Ma mère a paru surprise, j’ai eu l’impression que cette question la secouait, l’inquiétait, l’attirait. Si cela était possible…Que devenaient les limites du monde tel que, elle et moi, nous le connaissions ?

Quand elle est morte, j’ai commencé à l’imaginer en train de flotter au dessus des toits de la ville, comme si elle n’avait jamais quitté le monde des vivants, et qu’elle avait emporté son corps avec elle. 

J’avais sept ans à nouveau, mes cheveux, emmêlés, descendaient jusqu’au bas des reins et je n’avais pas encore besoin de porter un haut de maillot de bain. J’avais un corps comme un trait, sans forme, j’étais libre dans ce corps. Mes pieds solides me portaient de la maison au lac, je plongeais dans les eaux froides, noires et bleues. Sous le ponton, je regardais les reflets de la lumière sur l’eau. J’étais cachée dans l’ombre, de là je pouvais entendre les vacanciers sur la plage, les sirènes des bateaux, le fracas des plongeons. En sautant, pieds joints, bronzés, les enfants déclenchaient une onde de choc qui me déplaçait dans une vague. Mouvement, courant. Je vacillais. Je n’avais pas pied. Je n’avais pas de corps. Je faisais corps avec la matière de l’eau. J’étais un poisson. Des écailles recouvraient mes jambes. Je me cachais sous le ponton parce que je fuyais un grave danger. J’étais dans la peau d’une sirène. Je regardais les humains là bas, marcher sur l’herbe, et je sentais les fonds souterrains m’attirer, je voulais laisser ma tête se recouvrir d’eau, je voulais la sensation enveloppante sur mes joues, mon crâne. Plonger tout au fond, pour y retrouver une cité d’or. Une ville engloutie. 

Je suis sortie de l’eau, je me suis assise sur ma serviette en coton. Mon cœur battait. Des gouttes glissaient encore dans mon dos.

Ce jour-là, cet instant précis, est toujours resté captif dans ma mémoire. J’ai grandi. J’ai vieilli. J’ai fait des études, j’ai rempli mes impôts. J’ai nettoyé ma salle de bain en écoutant des podcasts. Chaque jour qui passait m’éloignait un peu plus de l’enfant que j’avais été. Quand j’y pensais, je ne disais pas « Je », je disais, « Elle », mesurant par là les années englouties entre nous deux. Elle n’était pas moi. Je n’étais plus elle.

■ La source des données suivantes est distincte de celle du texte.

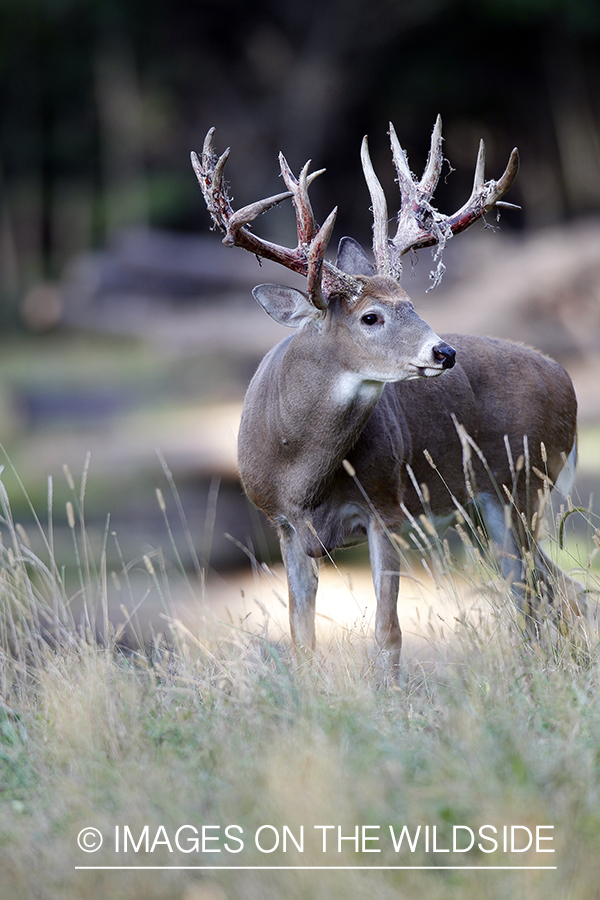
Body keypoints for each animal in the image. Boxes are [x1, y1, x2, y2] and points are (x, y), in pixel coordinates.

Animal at [191, 118, 580, 668]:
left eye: (411, 302)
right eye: (370, 317)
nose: (444, 352)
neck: (301, 476)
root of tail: (566, 379)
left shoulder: (386, 508)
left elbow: (388, 632)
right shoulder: (282, 525)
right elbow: (301, 635)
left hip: (523, 487)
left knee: (540, 592)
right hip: (482, 512)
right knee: (549, 588)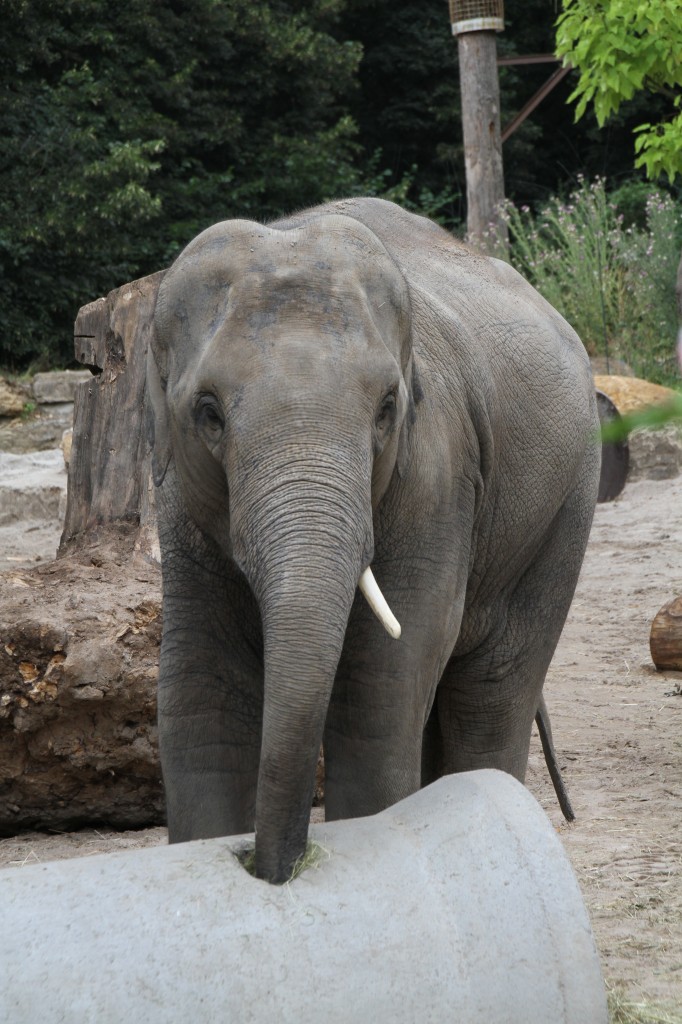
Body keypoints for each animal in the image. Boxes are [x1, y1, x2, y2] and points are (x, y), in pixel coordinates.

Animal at [147, 197, 593, 880]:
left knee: (494, 689)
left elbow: (381, 688)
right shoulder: (180, 506)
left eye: (386, 408)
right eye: (209, 413)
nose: (272, 868)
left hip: (567, 502)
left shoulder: (437, 473)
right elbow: (201, 696)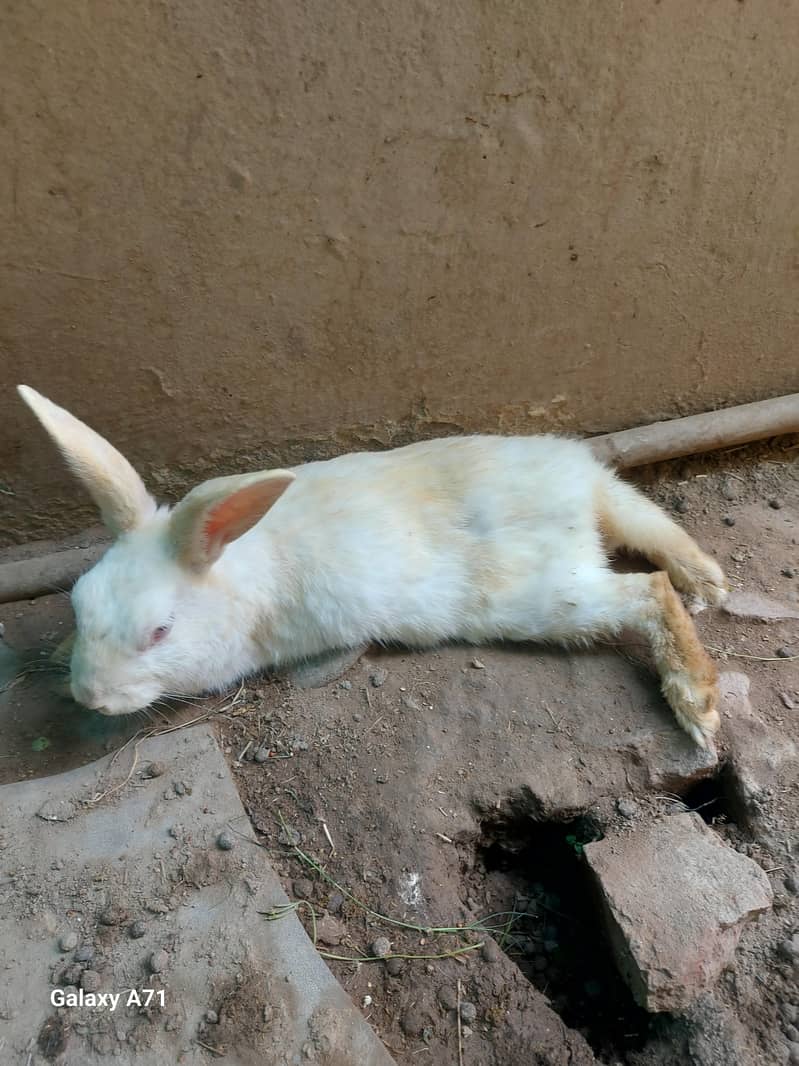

Et puis, un jour, j’ai rêvé dans mon corps de sept ans. Dans l’après-midi, j’ai voulu lui tenir la main. La rame du métro tanguait. Les lumières électriques fatiguaient ma vue. On a marché comme ça. Elle m’a tenu la main. Je l’ai trouvée solide. Ancrée. Je pensais que j’allais la protéger, mais c’est elle qui m’a consolée.